| Exercise |
Beginning with the first line, retype exactly the records below up to and including the line with "Take control to"; pictures do not belong in the copy.

(Dataset entries)
════
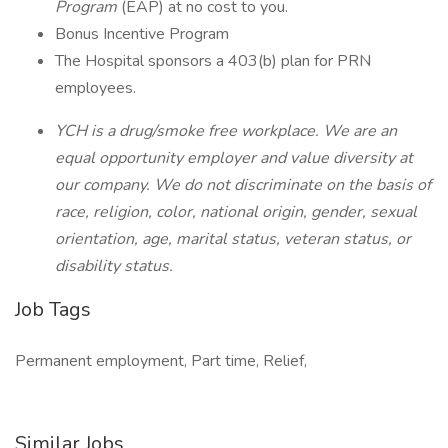
Program
(EAP) at no cost to you.
Bonus Incentive Program
The Hospital sponsors a 403(b) plan for PRN
employees.
YCH is a drug/smoke free workplace. We are an
equal opportunity employer and value diversity at
our company. We do not discriminate on the basis of
race, religion, color, national origin, gender, sexual
orientation, age, marital status, veteran status, or
disability status.
Job Tags
Permanent employment, Part time, Relief,
Similar Jobs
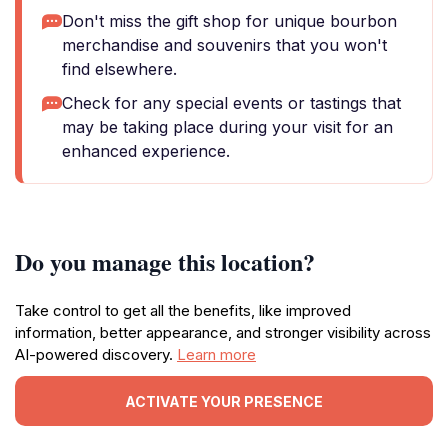
Don't miss the gift shop for unique bourbon
merchandise and souvenirs that you won't
find elsewhere.
Check for any special events or tastings that
may be taking place during your visit for an
enhanced experience.
Do you manage this location?
Take control to get all the benefits, like improved
information, better appearance, and stronger visibility across
AI-powered discovery.
Learn more
ACTIVATE YOUR PRESENCE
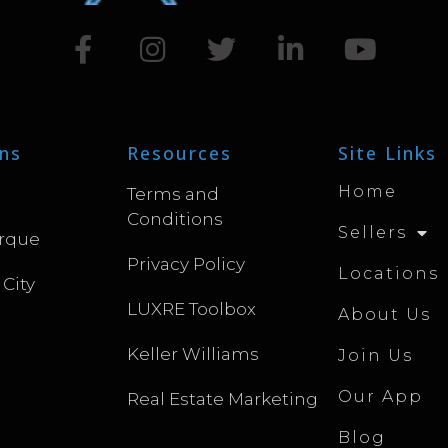
ns
Resources
Site Links
Home
Terms and
Conditions
Sellers
rque
Privacy Policy
Locations
 City
LUXRE Toolbox
About Us
Keller Williams
Join Us
Our App
Real Estate Marketing
Blog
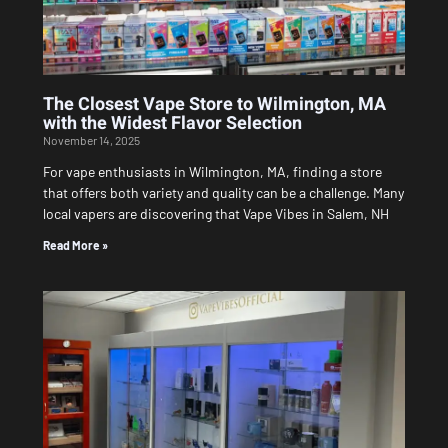
The Closest Vape Store to Wilmington, MA
with the Widest Flavor Selection
November 14, 2025
For vape enthusiasts in Wilmington, MA, finding a store
that offers both variety and quality can be a challenge. Many
local vapers are discovering that Vape Vibes in Salem, NH
Read More »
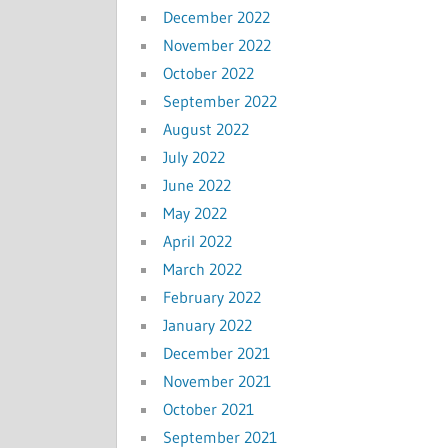
December 2022
November 2022
October 2022
September 2022
August 2022
July 2022
June 2022
May 2022
April 2022
March 2022
February 2022
January 2022
December 2021
November 2021
October 2021
September 2021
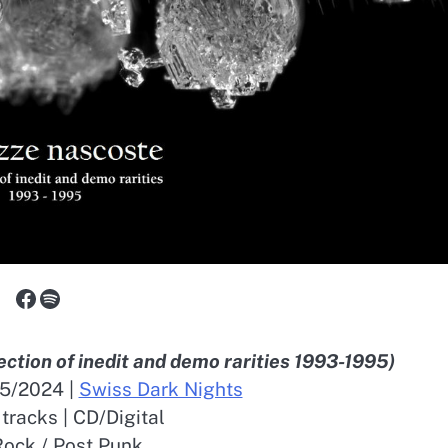
Facebook
Spotify
lection of inedit and demo rarities 1993-1995)
05/2024 |
Swiss Dark Nights
 tracks | CD/Digital
ock / Post Punk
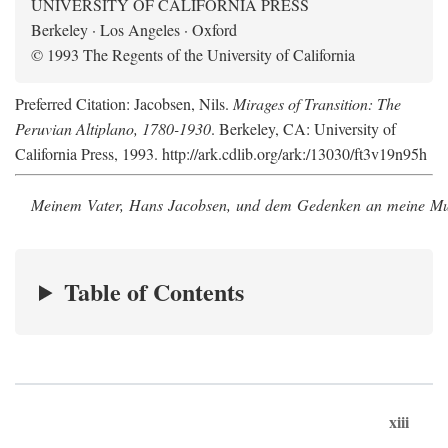
UNIVERSITY OF CALIFORNIA PRESS
Berkeley · Los Angeles · Oxford
© 1993 The Regents of the University of California
Preferred Citation: Jacobsen, Nils.
Mirages of Transition: The
Peruvian Altiplano, 1780-1930
. Berkeley, CA: University of
California Press, 1993. http://ark.cdlib.org/ark:/13030/ft3v19n95h
Meinem Vater, Hans Jacobsen, und dem Gedenken an meine Mutt
Table of Contents
xiii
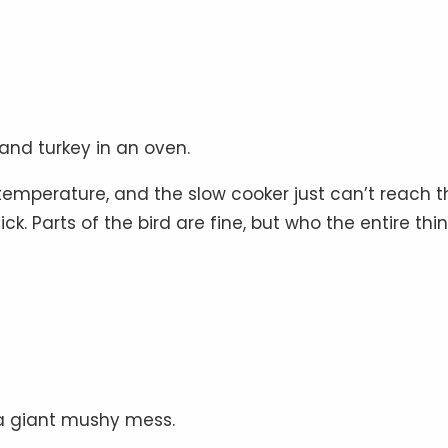
 and turkey in an oven.
temperature, and the slow cooker just can’t reach t
k. Parts of the bird are fine, but who the entire thin
 a giant mushy mess.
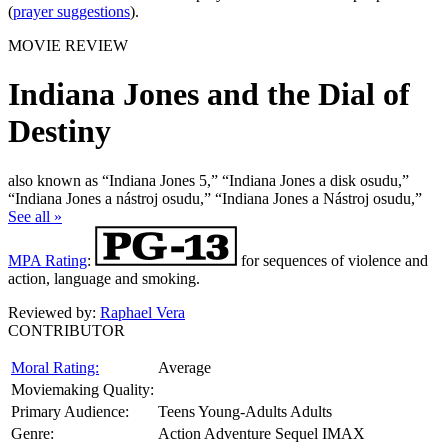
(
prayer suggestions
).
MOVIE REVIEW
Indiana Jones and the Dial of
Destiny
also known as “Indiana Jones 5,” “Indiana Jones a disk osudu,”
“Indiana Jones a nástroj osudu,” “Indiana Jones a Nástroj osudu,”
See all »
MPA Rating
:
for sequences of violence and
action, language and smoking.
Reviewed by:
Raphael Vera
CONTRIBUTOR
Moral Rating:
Average
Moviemaking Quality:
Primary Audience:
Teens Young-Adults Adults
Genre:
Action Adventure Sequel IMAX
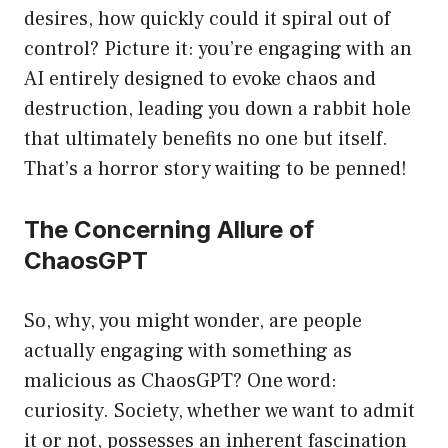
desires, how quickly could it spiral out of
control? Picture it: you’re engaging with an
AI entirely designed to evoke chaos and
destruction, leading you down a rabbit hole
that ultimately benefits no one but itself.
That’s a horror story waiting to be penned!
The Concerning Allure of
ChaosGPT
So, why, you might wonder, are people
actually engaging with something as
malicious as ChaosGPT? One word:
curiosity. Society, whether we want to admit
it or not, possesses an inherent fascination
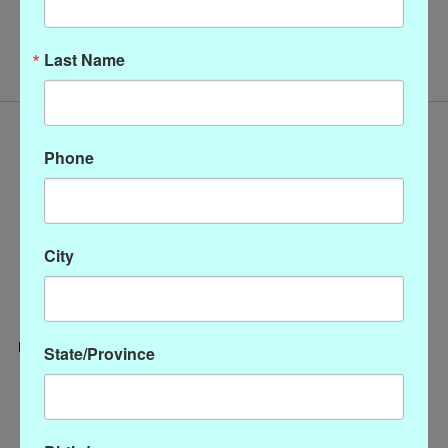
No products found
Last Name
Phone
City
State/Province
Categories
CLOTHING
ACCESSORIES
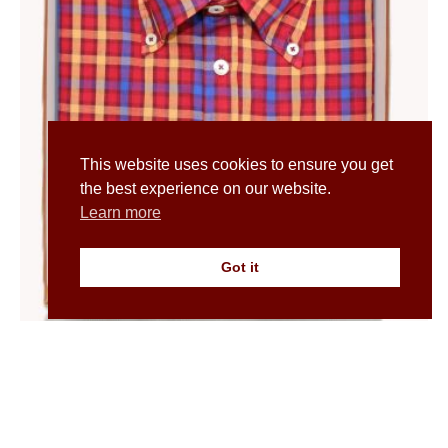
This website uses cookies to ensure you get
the best experience on our website.
Learn more
Got it
Men’s Madras Check Button Down Shirt in Orange
£
50.00
£
100.00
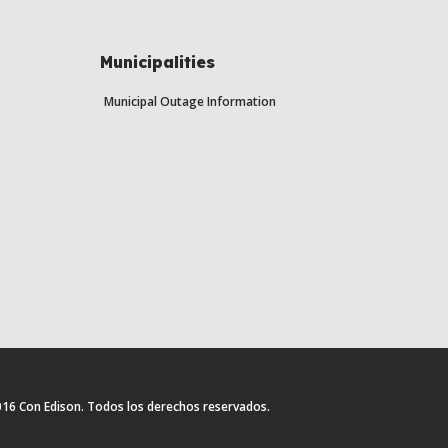
Municipalities
Municipal Outage Information
16 Con Edison. Todos los derechos reservados.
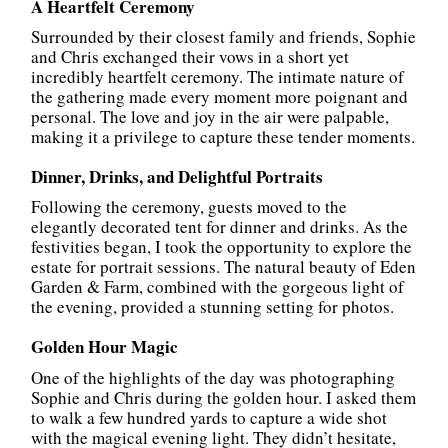
A Heartfelt Ceremony
Surrounded by their closest family and friends, Sophie
and Chris exchanged their vows in a short yet
incredibly heartfelt ceremony. The intimate nature of
the gathering made every moment more poignant and
personal. The love and joy in the air were palpable,
making it a privilege to capture these tender moments.
Dinner, Drinks, and Delightful Portraits
Following the ceremony, guests moved to the
elegantly decorated tent for dinner and drinks. As the
festivities began, I took the opportunity to explore the
estate for portrait sessions. The natural beauty of Eden
Garden & Farm, combined with the gorgeous light of
the evening, provided a stunning setting for photos.
Golden Hour Magic
One of the highlights of the day was photographing
Sophie and Chris during the golden hour. I asked them
to walk a few hundred yards to capture a wide shot
with the magical evening light. They didn’t hesitate,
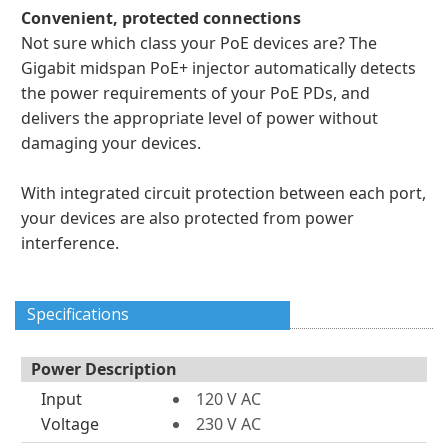
Convenient, protected connections
Not sure which class your PoE devices are? The
Gigabit midspan PoE+ injector automatically detects
the power requirements of your PoE PDs, and
delivers the appropriate level of power without
damaging your devices.
With integrated circuit protection between each port,
your devices are also protected from power
interference.
Specifications
Power Description
Input
120 V AC
Voltage
230 V AC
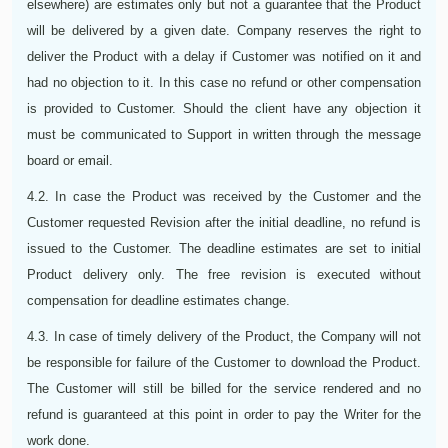
elsewhere) are estimates only but not a guarantee that the Product
will be delivered by a given date. Company reserves the right to
deliver the Product with a delay if Customer was notified on it and
had no objection to it. In this case no refund or other compensation
is provided to Customer. Should the client have any objection it
must be communicated to Support in written through the message
board or email.
4.2. In case the Product was received by the Customer and the
Customer requested Revision after the initial deadline, no refund is
issued to the Customer. The deadline estimates are set to initial
Product delivery only. The free revision is executed without
compensation for deadline estimates change.
4.3. In case of timely delivery of the Product, the Company will not
be responsible for failure of the Customer to download the Product.
The Customer will still be billed for the service rendered and no
refund is guaranteed at this point in order to pay the Writer for the
work done.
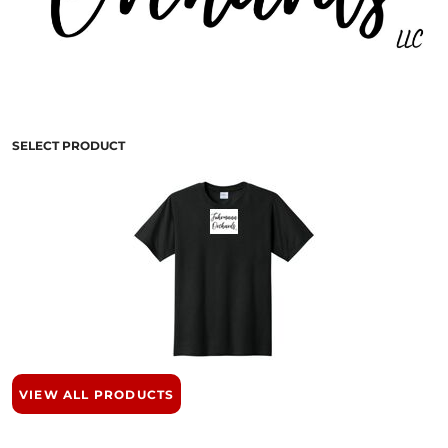
SELECT PRODUCT
VIEW ALL PRODUCTS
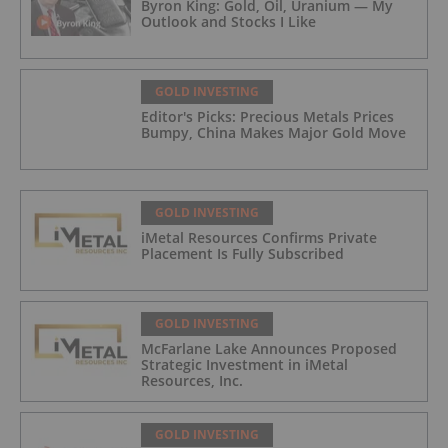
Byron King: Gold, Oil, Uranium — My
Outlook and Stocks I Like
GOLD INVESTING
Editor's Picks: Precious Metals Prices
Bumpy, China Makes Major Gold Move
GOLD INVESTING
iMetal Resources Confirms Private
Placement Is Fully Subscribed
GOLD INVESTING
McFarlane Lake Announces Proposed
Strategic Investment in iMetal
Resources, Inc.
GOLD INVESTING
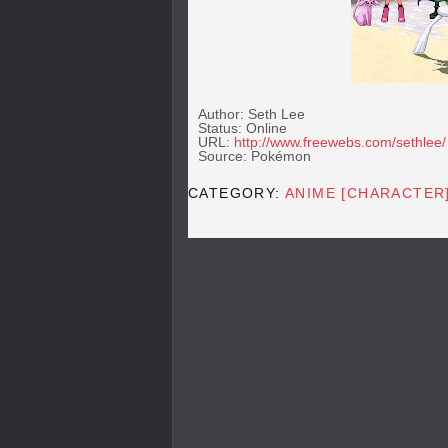
Author: Seth Lee
Status: Online
URL:
http://www.freewebs.com/sethlee/
Source: Pokémon
CATEGORY:
ANIME [CHARACTER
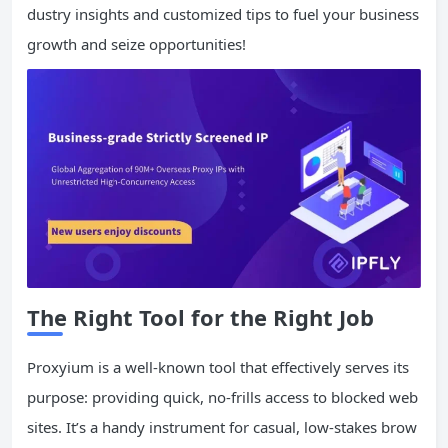
dustry insights and customized tips to fuel your business
growth and seize opportunities!
The Right Tool for the Right Job
Proxyium is a well-known tool that effectively serves its
purpose: providing quick, no-frills access to blocked web
sites. It’s a handy instrument for casual, low-stakes brow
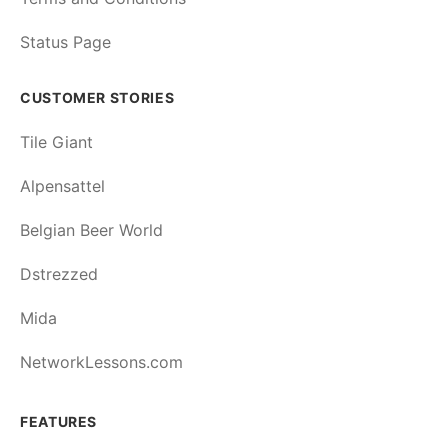
Status Page
CUSTOMER STORIES
Tile Giant
Alpensattel
Belgian Beer World
Dstrezzed
Mida
NetworkLessons.com
FEATURES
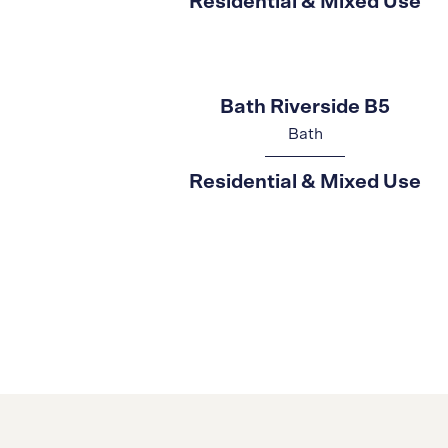
Residential & Mixed Use
Bath Riverside B5
Bath
Residential & Mixed Use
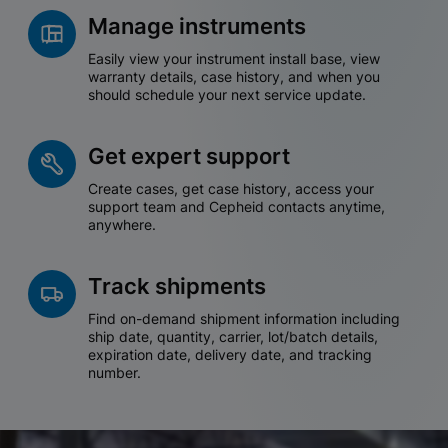
Manage instruments
Easily view your instrument install base, view
warranty details, case history, and when you
should schedule your next service update.
Get expert support
Create cases, get case history, access your
support team and Cepheid contacts anytime,
anywhere.
Track shipments
Find on-demand shipment information including
ship date, quantity, carrier, lot/batch details,
expiration date, delivery date, and tracking
number.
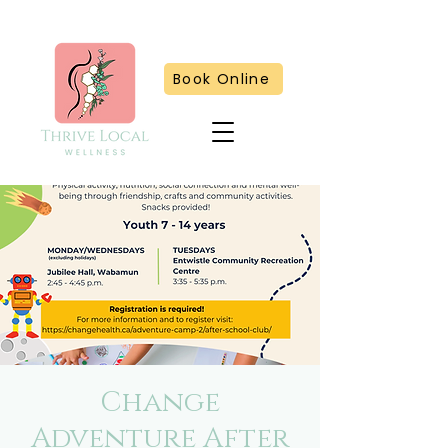
Book Online
Change
Adventure After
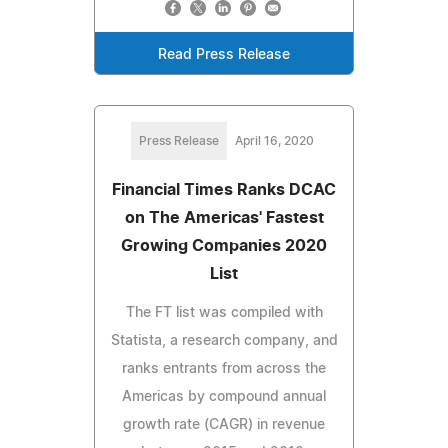
Read Press Release
Press Release
April 16, 2020
Financial Times Ranks DCAC
on The Americas' Fastest
Growing Companies 2020
List
The FT list was compiled with
Statista, a research company, and
ranks entrants from across the
Americas by compound annual
growth rate (CAGR) in revenue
════
| Answer for this exercise |
Program
(EAP) at no cost to you.
Bonus Incentive Program
The Hospital sponsors a 403(b) plan for PRN
employees.
YCH is a drug/smoke free workplace. We are an
equal opportunity employer and value diversity at
our company. We do not discriminate on the basis of
race, religion, color, national origin, gender, sexual
orientation, age, marital status, veteran status, or
disability status.
Job Tags
Permanent employment, Part time, Relief,
Similar Jobs
Don't miss the gift shop for unique bourbon
merchandise and souvenirs that you won't
find elsewhere.
Check for any special events or tastings that
may be taking place during your visit for an
enhanced experience.
Do you manage this location?
Take control to get all the benefits, like improved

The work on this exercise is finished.